Click on "Geometry" and look at the list of "Dihedral Angles", "Common Bond Angles", and "Bond Lengths". Note the dihedral angle displays the largest deviation from the average. The scale for the deviations are given at the bottom of the page with all the dihedral angles. Follow the links for "Ramachandran Plot" to see how the software from "Sting Millenium" has integrated all the information into a nice graphics-based package. Follow the "Motif Summary" link to identify all the motifs in the protein. Study other links to understand all the information that is available for a PDB entry.
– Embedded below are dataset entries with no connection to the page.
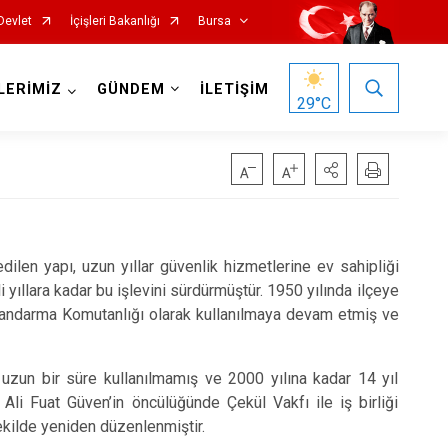
Devlet
İçişleri Bakanlığı
Bursa
LERİMİZ
GÜNDEM
İLETİŞİM
29
°C
len yapı, uzun yıllar güvenlik hizmetlerine ev sahipliği
Mustafakemalpaşa
i yıllara kadar bu işlevini sürdürmüştür. 1950 yılında ilçeye
Mudanya
a Jandarma Komutanlığı olarak kullanılmaya devam etmiş ve
Nilüfer
uzun bir süre kullanılmamış ve 2000 yılına kadar 14 yıl
Orhaneli
Ali Fuat Güven’in öncülüğünde Çekül Vakfı ile iş birliği
Orhangazi
ekilde yeniden düzenlenmiştir.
Go back to the PDB homepage and type in the code "1cop". This structure was determined using NMR methods and not using X-ray crystallography. On the left panel, click on "NMR Restraints". Save the compressed file on your computer and open it. Study this file and make sure you understand the format of this file. For those of you who attended the talk on October 11 by Prof. Narsingh Deo, this data file should make sense. After some header information, the distance restraints for the protein Lambda CRO are provided. It is in dimeric form, which means that it has two chains. The distance restraints are followed by the dihedral angle constraints. Make sure you understand why there are two dihedral angle constraints per amino acid residue. They then provide 20 different models that satisfy these constraints.